Gemi Emisyonlarında Yeni Gündem: Karbon Yakalama Gerçek Olabilir mi?

İklim değişikliğiyle mücadelede kilit rol oynayan karbon yakalama ve depolama (CCS) teknolojisi, denizcilik sektörü dahil birçok alanda geleceğin çözümü olarak görülüyor.

İklim değişikliğiyle mücadelede kilit rol oynayan karbon yakalama ve depolama (CCS) teknolojisi, denizcilik sektörü dahil birçok alanda geleceğin çözümü olarak görülüyor.
Ancak uzmanlara göre, bu teknolojinin yaygınlaşmasının önünde sürdürülebilir bir iş modeli eksikliği önemli bir engel oluşturuyor.
Bugüne kadar CCS projeleri genellikle devlet destekleri ve uygun coğrafi koşullar — örneğin, boş petrol sahalarına yakın bölgeler — sayesinde yürütüldü.
Ancak, sektörde kalıcı büyüme sağlamak için piyasa temelli, uzun vadede kendi kendine ayakta durabilecek bir ticari modele ihtiyaç duyuluyor.
Uzmanlar, karbon fiyatlarının düşük seviyede kalması ve karbonsuz ürünlere yönelik talebin sınırlı olması nedeniyle özel sektör yatırımlarının yavaşladığını belirtiyor.
Ayrıca projelerin ekonomik olabilmesi için CO₂ depolama kapasitesi ve birden fazla emisyon kaynağının bir araya gelmesi gibi zorluklar bulunuyor.
Avrupa'da CCS projelerinin devlet desteği olmadan kârlı hale gelebilmesi için karbon fiyatının ton başına 150-200 Euro seviyelerine çıkması gerektiği ifade ediliyor.
Oysa şu anda AB Emisyon Ticaret Sistemi'nde bu fiyat yaklaşık 75 Euro civarında. Bu nedenle sektör temsilcileri, AB’nin “Temiz Sanayi Anlaşması” gibi kamu destekli politikaların kritik önem taşıdığını vurguluyor.

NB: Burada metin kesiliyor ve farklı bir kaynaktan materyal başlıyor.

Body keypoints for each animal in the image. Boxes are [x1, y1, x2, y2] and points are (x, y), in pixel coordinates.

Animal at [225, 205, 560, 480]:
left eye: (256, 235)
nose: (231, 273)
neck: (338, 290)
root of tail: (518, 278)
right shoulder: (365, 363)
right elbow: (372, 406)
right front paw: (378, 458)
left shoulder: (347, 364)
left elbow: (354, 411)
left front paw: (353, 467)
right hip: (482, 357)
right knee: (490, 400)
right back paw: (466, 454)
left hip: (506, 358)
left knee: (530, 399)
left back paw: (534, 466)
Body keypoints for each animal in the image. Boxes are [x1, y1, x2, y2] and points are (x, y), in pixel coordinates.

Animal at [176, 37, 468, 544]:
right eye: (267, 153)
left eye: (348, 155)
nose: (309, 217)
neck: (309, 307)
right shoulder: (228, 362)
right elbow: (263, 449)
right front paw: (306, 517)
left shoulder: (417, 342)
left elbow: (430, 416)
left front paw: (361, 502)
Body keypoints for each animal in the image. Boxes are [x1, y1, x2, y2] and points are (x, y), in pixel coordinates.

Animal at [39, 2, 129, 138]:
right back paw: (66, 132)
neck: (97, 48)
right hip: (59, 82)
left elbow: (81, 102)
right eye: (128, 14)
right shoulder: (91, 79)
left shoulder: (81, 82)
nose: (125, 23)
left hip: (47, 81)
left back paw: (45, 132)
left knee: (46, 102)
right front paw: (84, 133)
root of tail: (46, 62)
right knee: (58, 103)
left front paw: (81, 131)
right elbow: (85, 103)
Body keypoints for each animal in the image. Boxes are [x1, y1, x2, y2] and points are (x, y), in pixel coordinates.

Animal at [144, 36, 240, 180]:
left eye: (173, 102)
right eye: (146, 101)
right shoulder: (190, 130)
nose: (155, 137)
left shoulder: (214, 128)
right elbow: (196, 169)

Finansman tarafında bankalar CCS projelerine ilgi gösterse de, yatırımcı güvenini artıracak net kurallar ve istikrarlı gelir modelleri henüz oluşmadı. CCS yatırımlarının geri dönüş süresi uzun olduğu için gelir akışının güvenli ve sürekli olması büyük önem taşıyor.

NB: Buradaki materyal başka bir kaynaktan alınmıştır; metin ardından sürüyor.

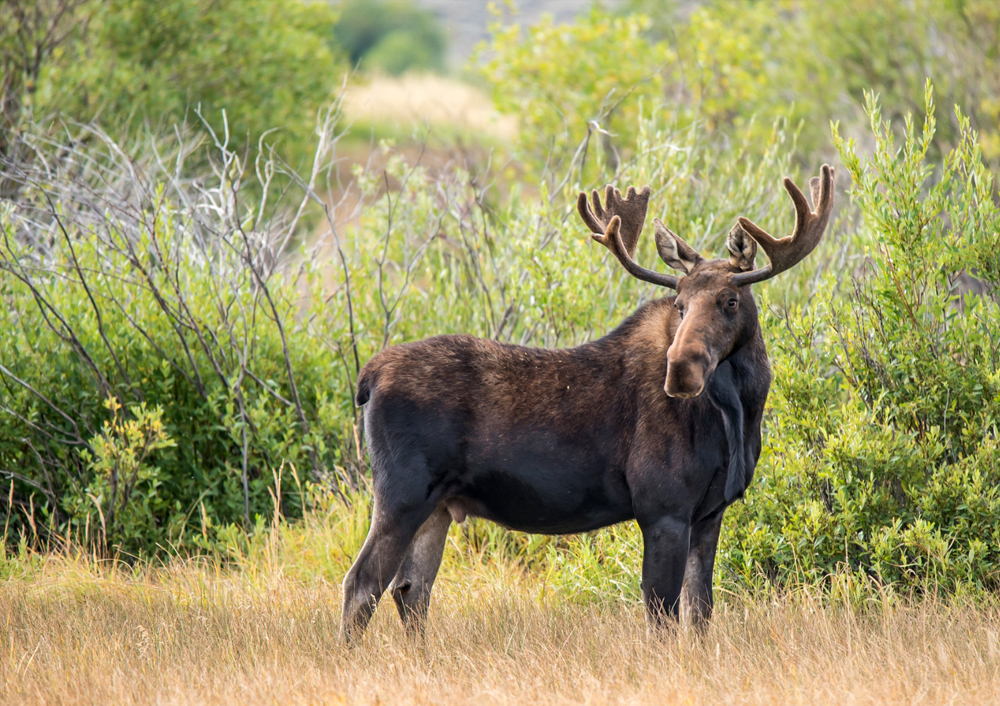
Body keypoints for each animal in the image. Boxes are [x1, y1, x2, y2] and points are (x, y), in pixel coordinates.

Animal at [344, 164, 836, 640]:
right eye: (679, 303)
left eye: (730, 300)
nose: (681, 370)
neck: (739, 413)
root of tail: (368, 377)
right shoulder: (662, 508)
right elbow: (662, 615)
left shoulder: (710, 513)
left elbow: (700, 614)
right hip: (402, 493)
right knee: (362, 582)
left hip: (438, 505)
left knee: (411, 588)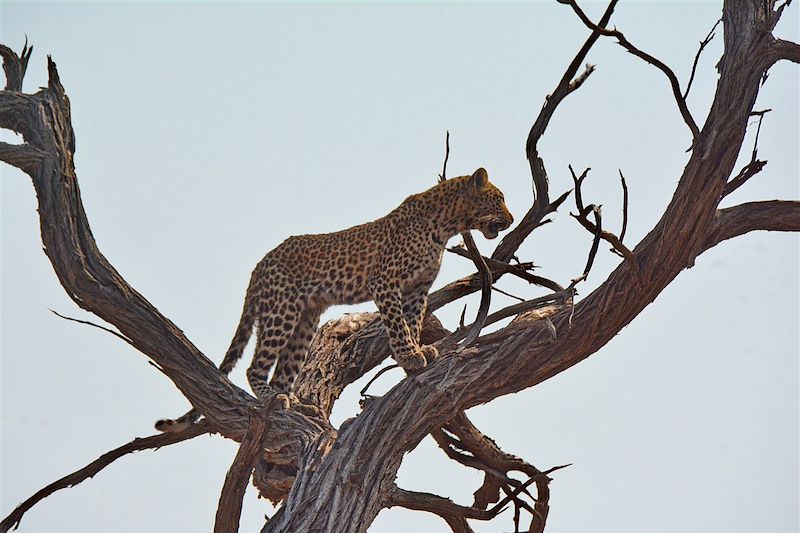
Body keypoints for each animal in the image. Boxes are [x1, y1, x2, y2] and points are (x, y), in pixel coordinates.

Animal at [156, 168, 512, 430]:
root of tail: (260, 265)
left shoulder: (416, 289)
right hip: (281, 311)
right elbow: (397, 325)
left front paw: (416, 353)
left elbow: (411, 323)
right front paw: (409, 356)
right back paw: (272, 398)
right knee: (256, 366)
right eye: (498, 199)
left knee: (283, 370)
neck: (446, 224)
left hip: (305, 319)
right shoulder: (386, 283)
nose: (509, 220)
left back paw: (298, 406)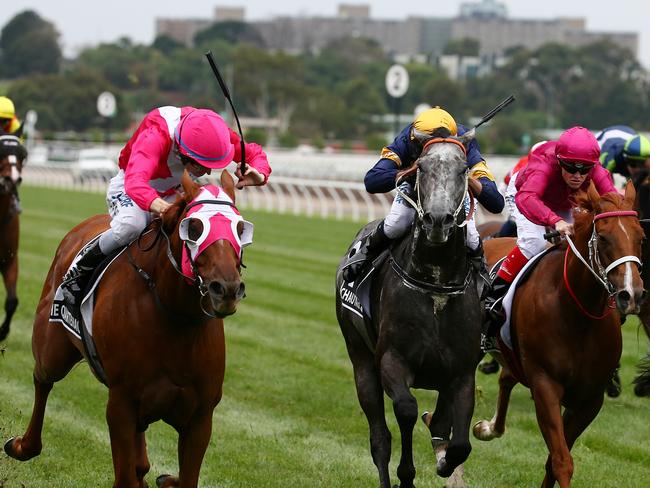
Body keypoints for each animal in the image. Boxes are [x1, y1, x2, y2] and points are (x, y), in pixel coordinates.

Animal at [5, 170, 247, 486]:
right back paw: (23, 445)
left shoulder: (200, 416)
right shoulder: (121, 404)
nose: (226, 289)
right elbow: (124, 476)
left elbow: (185, 477)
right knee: (42, 379)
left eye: (241, 228)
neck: (176, 319)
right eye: (194, 227)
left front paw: (165, 477)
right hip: (53, 348)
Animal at [470, 184, 644, 488]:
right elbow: (562, 460)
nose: (631, 294)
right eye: (604, 237)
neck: (577, 314)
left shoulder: (589, 399)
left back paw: (488, 428)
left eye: (641, 237)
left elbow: (554, 459)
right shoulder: (545, 385)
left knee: (506, 377)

Denizcilik sektörü açısından bakıldığında, gemi kaynaklı emisyonların yakalanması yönünde araştırmalar sürse de, uzmanlar kısa vadede karasal tesislerde uygulamanın daha mantıklı olduğunu belirtiyor. Bu durum, liman altyapılarında karbon yakalama sistemlerine yatırımın önemini artırıyor.
Sonuç olarak, rüzgâr ve güneş enerjisinde olduğu gibi, CCS teknolojisinin de başarılı olabilmesi için net karbon fiyatı, artan müşteri talebi ve şeffaf takip sistemleriyle desteklenen sürdürülebilir bir iş modeline ihtiyaç duyuluyor.